Does this suggest that esports have become more popular than the NBA Finals? Okay, so maybe not quite.
Comparing esports and traditional sports viewership is like comparing apples and oranges. Nielsen ratings are based on the average number of viewers that watched a show from start to finish. That is to say that they are not considering the number of viewers who tuned in for a little period of time and then tuned out, or the number of viewers who started watching but then stopped. Given that Nielsen does not include foreign viewership in its totals, while esports considers data from all over the world, it is clear that any comparisons made here should be taken with a grain of salt.
Infographic Highlighting the Largest Ever Live eSports Event
It’s also worth noting that esports events are popular not just online but also in physical venues. There were a record 173,000 people in attendance at the Intel Extreme Masters tournament in Katowice, Poland. That’s a huge number of spectators who saw the game live.
Streaming’s Bright Future
The meteoric rise in esports’ popularity and Twitch’s viewership numbers is remarkable. Twitch’s VP of Developer Experience Amir Shevat recently discussed the platform’s development and stated that the company hopes to capitalize on interactive livestreaming. Making games where the audience may have an impact on the action is crucial in the future of gaming and a guaranteed way to keep today’s digital audiences interested.

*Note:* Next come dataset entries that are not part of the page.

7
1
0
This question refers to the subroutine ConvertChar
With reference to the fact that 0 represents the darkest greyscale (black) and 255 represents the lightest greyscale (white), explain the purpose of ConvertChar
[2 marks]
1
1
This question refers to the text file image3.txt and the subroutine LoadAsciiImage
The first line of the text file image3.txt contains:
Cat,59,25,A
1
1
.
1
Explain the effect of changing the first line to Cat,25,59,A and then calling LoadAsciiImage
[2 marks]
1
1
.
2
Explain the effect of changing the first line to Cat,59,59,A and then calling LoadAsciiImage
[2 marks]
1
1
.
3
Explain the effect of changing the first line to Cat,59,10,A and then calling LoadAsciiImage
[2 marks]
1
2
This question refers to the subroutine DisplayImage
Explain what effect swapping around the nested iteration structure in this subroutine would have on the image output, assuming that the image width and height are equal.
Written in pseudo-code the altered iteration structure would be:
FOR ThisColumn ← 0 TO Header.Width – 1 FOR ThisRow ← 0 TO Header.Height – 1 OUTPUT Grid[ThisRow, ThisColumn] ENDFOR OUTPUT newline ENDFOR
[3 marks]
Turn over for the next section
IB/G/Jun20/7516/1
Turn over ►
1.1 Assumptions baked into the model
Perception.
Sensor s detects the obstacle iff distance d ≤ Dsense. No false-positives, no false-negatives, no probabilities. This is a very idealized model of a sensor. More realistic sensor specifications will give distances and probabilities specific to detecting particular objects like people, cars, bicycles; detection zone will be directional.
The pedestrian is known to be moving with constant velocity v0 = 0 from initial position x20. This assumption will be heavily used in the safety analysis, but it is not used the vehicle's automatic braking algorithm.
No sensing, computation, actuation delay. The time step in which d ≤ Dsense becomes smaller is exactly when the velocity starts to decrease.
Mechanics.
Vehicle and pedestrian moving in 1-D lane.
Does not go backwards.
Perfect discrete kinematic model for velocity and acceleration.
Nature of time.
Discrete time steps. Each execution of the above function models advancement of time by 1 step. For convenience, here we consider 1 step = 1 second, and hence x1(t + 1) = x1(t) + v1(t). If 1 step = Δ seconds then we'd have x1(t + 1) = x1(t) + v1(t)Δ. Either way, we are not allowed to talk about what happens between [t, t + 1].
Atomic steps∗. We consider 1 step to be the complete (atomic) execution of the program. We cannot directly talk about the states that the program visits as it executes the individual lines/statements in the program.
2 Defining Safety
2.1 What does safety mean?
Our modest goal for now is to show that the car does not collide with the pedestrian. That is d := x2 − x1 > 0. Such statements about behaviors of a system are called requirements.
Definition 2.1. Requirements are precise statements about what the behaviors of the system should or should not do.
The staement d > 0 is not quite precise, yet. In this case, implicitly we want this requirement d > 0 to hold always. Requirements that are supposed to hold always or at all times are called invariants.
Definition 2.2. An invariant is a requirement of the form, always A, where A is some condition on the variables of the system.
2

Our research team contacted sullygnome.com for viewership data on the most popular Twitch channels over the past year. On October 8, 2018, we ranked teams based on their cumulative viewing time over the prior year. For easier comprehension, we transformed the raw hours of data presented on the data source website into years of actual viewing time spent on each channel. The top games from the past year’s worth of data were studied in the same way, with the addition of information about how many streamers were broadcasting each game and how many average viewers watched it. We took statista.com’s average life expectancy data for North America (79 years old) and divided it by the total number of hours viewed for each Twitch channel and video game to determine the number of human life spans based on watch time.
Similar methods were used to scrape, but not normalize, data such as stream duration, average viewership, and total number of followers for the most popular channels. In order to establish the top 15 most watched broadcasts, we used data from twitchstats.net to identify the channels or streamers with the most concurrent peak viewers ever.
In order to make a fair comparison between esports and traditional sports in terms of audience data, we chose the most popular and recently held events from each genre during the past year. From there, we aggregated data from esc.watch, statista.com, and lolesports.com to determine the overall number of unique viewers for the analyzed esports tournaments. The conventional sports TV ratings were compiled using data from statista.com, sportsmediawatch.com, and nielsen.com.
The fact that sullygnome.com and twitchstats.net are independent third-party sites with no connection to twitch.tv is the primary restriction of our research. Both sites rely on their own APIs to collect and display data, and both are in beta, so they could have flaws. The numbers reported in this study are only indicative of metrics between October 17, 2017, and October 17, 2018. This is because of the dynamic nature of viewers, followers, and stream times.
We also recognize that a direct comparison between TV and digital audiences is not valid. Esports events typically go by the total unique viewers, which accounts for international viewers but fails to release the total minutes consumed per event, in contrast to how Nielsen TV ratings calculate viewership metrics using the total consumed minutes of events/total minutes of events or average concurrent viewers (ACV). To sum up, TV ratings cannot be converted to unique digital viewing counts.